The last statement, on January 13, said that “Dr. John Eastman and Chapman University have reached an agreement pursuant to which he will retire from Chapman, effective immediately.”
“The university is not able to comment further on the specifics of confidential personnel matters and will make no further statements on this matter.”
This is a standard but curious statement. It sounds like a politically correct way of saying that they forced him to retire, which is for all intents and purposes the same as firing.
“Despite Struppa’s assurances in his third and fourth statements, Dr. Eastman was nevertheless given a professional death sentence for utilizing his tenure-protected free-speech rights in an effort to defend the constitutionality of our elections,” our source tells us.
Dr. Eastman is understood to be heartbroken about the loss of his position and the harm done to his reputation. He poured his heart and soul into Chapman University’s law school after becoming a faculty member in 1999, a mere four years after its founding. He also served as dean of the law school from 2007 to 2010, boosting it up into the top 100 throughout the entire United States. Dr. Eastman touted this accomplishment in a statement of his own, saying that the law school’s ranking moved “from 163rd to 93rd in that short three-year period between 2007 and 2010.” Unfortunately it has since slipped to 111th, according to U.S. News & World Report rankings.

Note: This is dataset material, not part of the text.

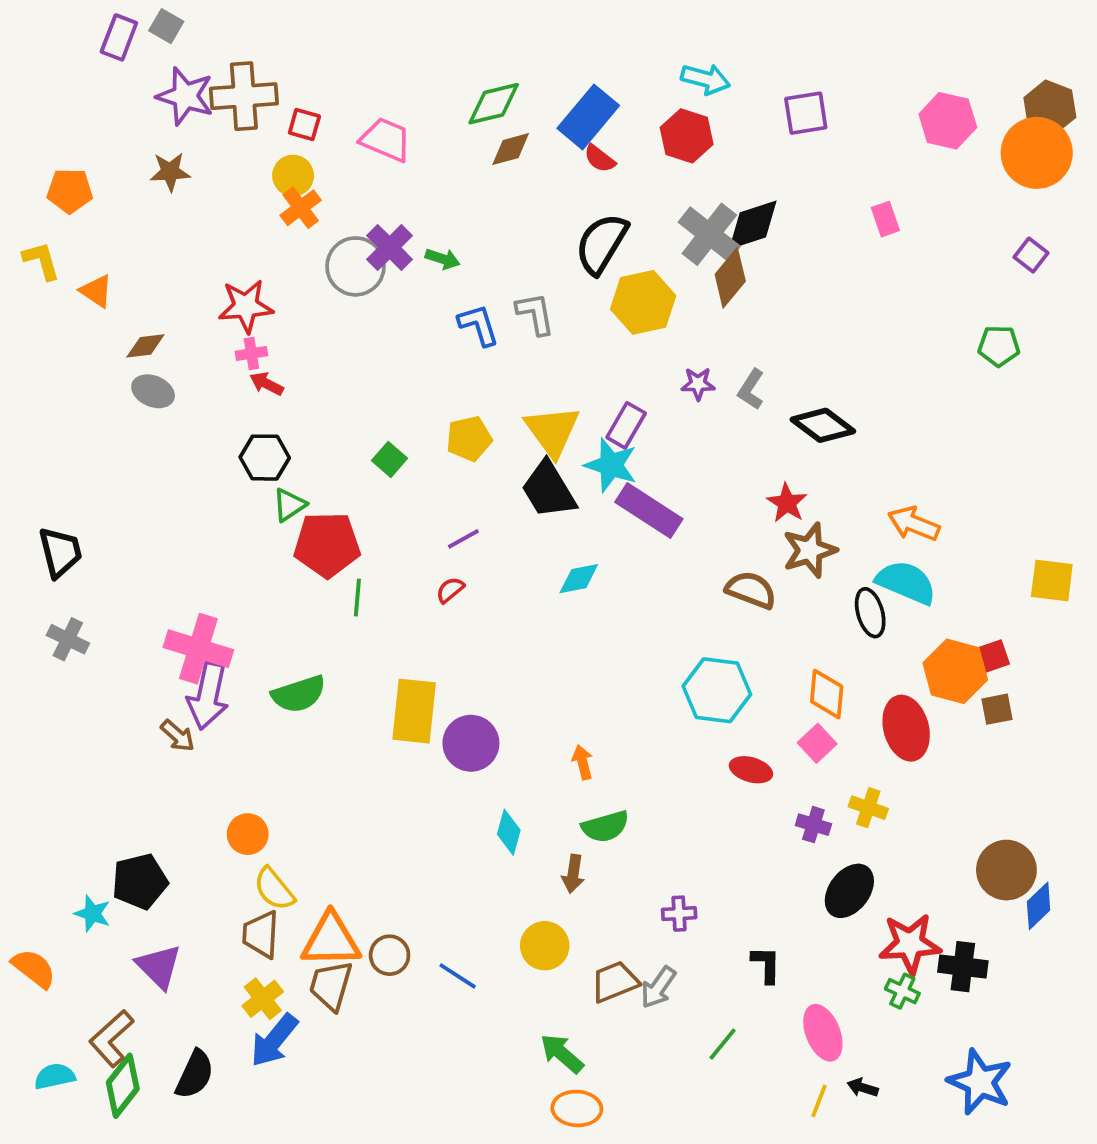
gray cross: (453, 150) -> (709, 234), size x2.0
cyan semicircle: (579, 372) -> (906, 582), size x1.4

Although courteously acknowledging President Struppa’s initial defense of him and of academic freedom in general, Dr. Eastman said that he could not “extend such praise to some of my ‘colleagues’ on the campus or to the few members of the Board of Trustees who have published false, defamatory statements about me without even the courtesy of contacting me beforehand to discuss.” He singled out the political science department in particular for their “numerous false statements of fact and law in their diatribe against me.”
“Had they bothered to discuss the matter with me, they could have learned that every statement I have made is backed up with documentary and/or expert evidence, and solidly grounded in law,” Eastman wrote.
Unsurprisingly, Eastman’s participation in Chapman University’s annual Law Review Symposium was recently canceled. His statement on the matter reads in part:
“Some have speculated that I withdrew from the conference of my own accord. That is false. I have been prohibited from participating by the university, in what is the latest manifestation of its capitulation to “cancel culture.” The university has done a disservice not only to me, but to the students on the Chapman Law Review who have worked so hard to bring to fruition what was an ideologically balanced conference on an important and current topic of constitutional law. Those students deserved better, as did I.”
This sad situation is indicative of a troubling trend, namely the serious decline of education and academic freedom in the United States, even at supposedly Christian universities like Chapman. Higher education plays a crucial role in developing and solidifying the worldviews of young adults, and when higher education rots, so does our society.